Friday, April 1, 2011

Pure gas

It seems that some lucky people, in parts of this great land of ours, can still obtain unadulterated, clear quill gasoline. The list of stations is maintained at Pure-Gas dot org. Hmm … they don't seem to mention whether there is MTBE in this stuff, or not. But that would still be better than ethanol. From Jerry Pournelle's mail.

7 comments:

chickelit said...

...unadulterated, clear quill gasoline.

Irony alert. In the chem lab, absolute ethanol is adulterated with traces of benzene used to remove water (via azeotopic distillation).

Irony is to call benzene adulterated with ethanol (to borrow the old German word for gasoline, Benzin.

You're right about the MTBE -- they need to be putting some anti-knock component in there. Maybe they're using good ol' "Ethyl" i.e., tetra ethyl lead. They still put that stuff in aviation fuel.

Trooper York said...

Man I had onion rings last night at midnight and I have some pure unadulterated gas let me tell ya!

Hector Owen said...

Hey Pollo, good too "see" you again! You too, Trooper.

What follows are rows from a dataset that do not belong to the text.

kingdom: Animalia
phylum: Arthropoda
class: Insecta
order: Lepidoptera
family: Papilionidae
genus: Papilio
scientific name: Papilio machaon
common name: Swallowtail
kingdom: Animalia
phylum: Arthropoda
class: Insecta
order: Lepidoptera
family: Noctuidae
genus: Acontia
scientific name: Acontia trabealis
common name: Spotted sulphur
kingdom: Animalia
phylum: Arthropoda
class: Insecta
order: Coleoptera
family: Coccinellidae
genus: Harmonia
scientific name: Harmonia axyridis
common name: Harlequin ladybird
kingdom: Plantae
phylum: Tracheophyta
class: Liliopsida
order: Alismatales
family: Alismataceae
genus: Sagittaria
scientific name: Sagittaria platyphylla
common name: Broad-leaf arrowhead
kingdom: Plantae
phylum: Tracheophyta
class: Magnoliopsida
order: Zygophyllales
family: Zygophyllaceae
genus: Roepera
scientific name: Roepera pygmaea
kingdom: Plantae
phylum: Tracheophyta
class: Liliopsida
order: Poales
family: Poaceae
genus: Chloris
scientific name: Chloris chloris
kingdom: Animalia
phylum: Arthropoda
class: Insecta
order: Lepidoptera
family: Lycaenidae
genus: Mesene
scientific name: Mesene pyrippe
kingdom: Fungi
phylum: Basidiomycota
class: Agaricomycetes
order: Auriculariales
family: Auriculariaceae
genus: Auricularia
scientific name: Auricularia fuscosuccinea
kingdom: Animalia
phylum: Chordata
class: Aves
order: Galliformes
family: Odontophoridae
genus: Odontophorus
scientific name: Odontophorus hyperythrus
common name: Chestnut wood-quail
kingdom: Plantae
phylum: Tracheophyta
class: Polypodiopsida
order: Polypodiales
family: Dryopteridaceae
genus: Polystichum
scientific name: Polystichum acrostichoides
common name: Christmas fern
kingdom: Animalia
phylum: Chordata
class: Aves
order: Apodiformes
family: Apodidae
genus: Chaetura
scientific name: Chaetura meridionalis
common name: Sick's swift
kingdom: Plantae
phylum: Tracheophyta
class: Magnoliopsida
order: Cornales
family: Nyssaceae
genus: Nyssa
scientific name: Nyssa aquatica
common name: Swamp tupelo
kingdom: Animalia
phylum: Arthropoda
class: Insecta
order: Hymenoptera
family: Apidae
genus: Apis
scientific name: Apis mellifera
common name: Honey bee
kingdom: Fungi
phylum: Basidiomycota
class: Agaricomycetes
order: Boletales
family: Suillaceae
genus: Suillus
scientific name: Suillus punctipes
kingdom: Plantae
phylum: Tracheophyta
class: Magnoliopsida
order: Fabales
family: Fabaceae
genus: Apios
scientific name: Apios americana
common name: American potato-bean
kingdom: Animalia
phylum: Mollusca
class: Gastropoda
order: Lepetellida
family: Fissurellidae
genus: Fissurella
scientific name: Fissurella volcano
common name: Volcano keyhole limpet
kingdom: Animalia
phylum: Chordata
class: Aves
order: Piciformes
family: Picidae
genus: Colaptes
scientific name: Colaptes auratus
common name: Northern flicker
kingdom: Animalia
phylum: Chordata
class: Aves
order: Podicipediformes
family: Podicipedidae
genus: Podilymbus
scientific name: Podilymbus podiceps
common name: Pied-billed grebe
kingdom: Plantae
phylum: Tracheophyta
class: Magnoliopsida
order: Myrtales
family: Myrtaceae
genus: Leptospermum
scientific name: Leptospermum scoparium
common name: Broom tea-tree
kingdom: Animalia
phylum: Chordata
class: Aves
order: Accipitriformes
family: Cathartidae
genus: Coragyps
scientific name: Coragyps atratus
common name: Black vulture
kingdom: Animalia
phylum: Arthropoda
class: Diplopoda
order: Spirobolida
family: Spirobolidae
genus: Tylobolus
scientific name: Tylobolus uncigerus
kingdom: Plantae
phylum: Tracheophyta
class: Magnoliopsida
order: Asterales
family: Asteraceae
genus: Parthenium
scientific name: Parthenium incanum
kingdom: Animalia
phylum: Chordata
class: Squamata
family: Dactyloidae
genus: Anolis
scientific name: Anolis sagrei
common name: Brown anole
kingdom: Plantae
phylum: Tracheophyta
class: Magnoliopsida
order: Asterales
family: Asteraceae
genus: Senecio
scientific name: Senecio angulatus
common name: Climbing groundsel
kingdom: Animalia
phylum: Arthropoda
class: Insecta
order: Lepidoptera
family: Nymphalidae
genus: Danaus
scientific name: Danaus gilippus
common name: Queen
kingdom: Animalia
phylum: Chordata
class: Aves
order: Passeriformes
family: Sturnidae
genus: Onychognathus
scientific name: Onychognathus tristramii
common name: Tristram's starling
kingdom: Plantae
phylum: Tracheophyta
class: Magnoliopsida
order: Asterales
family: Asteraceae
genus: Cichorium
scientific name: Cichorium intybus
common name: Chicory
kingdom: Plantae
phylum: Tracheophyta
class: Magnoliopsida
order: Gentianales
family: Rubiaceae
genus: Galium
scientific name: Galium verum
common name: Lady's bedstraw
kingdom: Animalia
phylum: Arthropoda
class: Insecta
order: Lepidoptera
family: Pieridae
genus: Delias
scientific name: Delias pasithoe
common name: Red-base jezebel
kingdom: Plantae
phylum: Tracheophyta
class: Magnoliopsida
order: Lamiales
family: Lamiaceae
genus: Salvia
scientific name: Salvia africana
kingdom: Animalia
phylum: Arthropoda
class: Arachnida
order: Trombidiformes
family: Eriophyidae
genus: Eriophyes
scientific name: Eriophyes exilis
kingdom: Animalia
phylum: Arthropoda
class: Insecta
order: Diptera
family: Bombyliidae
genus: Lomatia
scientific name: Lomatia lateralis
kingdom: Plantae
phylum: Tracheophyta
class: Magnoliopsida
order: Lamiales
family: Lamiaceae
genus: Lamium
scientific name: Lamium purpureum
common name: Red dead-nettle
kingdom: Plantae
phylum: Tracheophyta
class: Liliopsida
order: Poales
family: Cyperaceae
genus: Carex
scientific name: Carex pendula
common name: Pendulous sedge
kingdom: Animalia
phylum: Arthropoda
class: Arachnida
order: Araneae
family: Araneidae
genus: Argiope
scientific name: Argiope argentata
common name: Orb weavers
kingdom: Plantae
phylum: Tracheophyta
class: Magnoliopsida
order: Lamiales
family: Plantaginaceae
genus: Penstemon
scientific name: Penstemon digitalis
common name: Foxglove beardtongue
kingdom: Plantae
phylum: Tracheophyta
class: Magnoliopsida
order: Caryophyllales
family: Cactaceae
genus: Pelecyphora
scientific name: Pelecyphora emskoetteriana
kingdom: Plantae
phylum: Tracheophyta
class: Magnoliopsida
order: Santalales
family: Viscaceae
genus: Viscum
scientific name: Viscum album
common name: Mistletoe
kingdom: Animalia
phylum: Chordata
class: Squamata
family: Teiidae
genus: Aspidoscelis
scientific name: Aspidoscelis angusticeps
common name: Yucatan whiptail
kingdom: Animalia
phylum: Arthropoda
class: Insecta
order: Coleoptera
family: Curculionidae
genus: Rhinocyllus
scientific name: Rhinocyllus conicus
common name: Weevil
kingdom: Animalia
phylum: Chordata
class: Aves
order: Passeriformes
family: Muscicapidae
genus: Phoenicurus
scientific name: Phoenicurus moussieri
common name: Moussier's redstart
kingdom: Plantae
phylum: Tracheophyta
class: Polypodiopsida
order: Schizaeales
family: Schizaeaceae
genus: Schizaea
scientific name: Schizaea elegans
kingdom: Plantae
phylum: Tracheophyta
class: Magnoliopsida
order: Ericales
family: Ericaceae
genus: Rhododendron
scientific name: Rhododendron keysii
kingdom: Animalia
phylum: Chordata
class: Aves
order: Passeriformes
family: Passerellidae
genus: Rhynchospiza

Pollo, you're right about needing the anti-knock ingredient. We don't want that lead back in the gas. Maybe there's something better than MBTE? But I'll take it over ethanol any time. Problem with MBTE was, was it the size of the molecule? It got out of tanks that were holding the gasoline just fine, didn't it? Or have I got the history mixed up? I remember it was getting into the water table, was what caused the panic. And then the ADM money machine kicked in, and ethanol was not just essential, but desirable. Not to engines, it wasn't.

chickelit said...

MTBE was sabotaged by the corn lobby.

It's made from oil and gas, as was tetraethyllead (well except for the lead part which was mined domestically). If I had my druthers we'd all move to modern diesels which burn less refined blends and avoid the knock problem completely. link.

Even the NOx problem has solutions. link.

Hector Owen said...

Pollo, sounds like a plan. Is it a plan that could succeed in a free market? Or would coercion of some sort be required? I'm real tired of environmental coercion.

chickelit said...

Pollo, sounds like a plan. Is it a plan that could succeed in a free market?

For starters I think a few states like California should lower the taxes on diesel fuel or at least equalize the tax on diesel and gasoline. Here's a chart showing the disparities.
So a level playing field would be a non-coercive place to start IMHO. Natural efficiency advantages of diesel would become more apparent.
I am not too familar with refinery politics but I suspect that gasoline refining is more lucrative than diesel (which is less refined to begin with). If push came to shove in this country we could also make synthetic diesel fuel from coal (but not so gasoline).

Hector Owen said...

Yes, I love it. With the newer, non-stinky, quick-responding diesels. Now -- how to get those taxes lowered. There are probably Federal engine regulations that would need modification or removal, too. The market would take care of re-apportioning the passenger fleet quickly enough. Want to be a Federal Car Czar?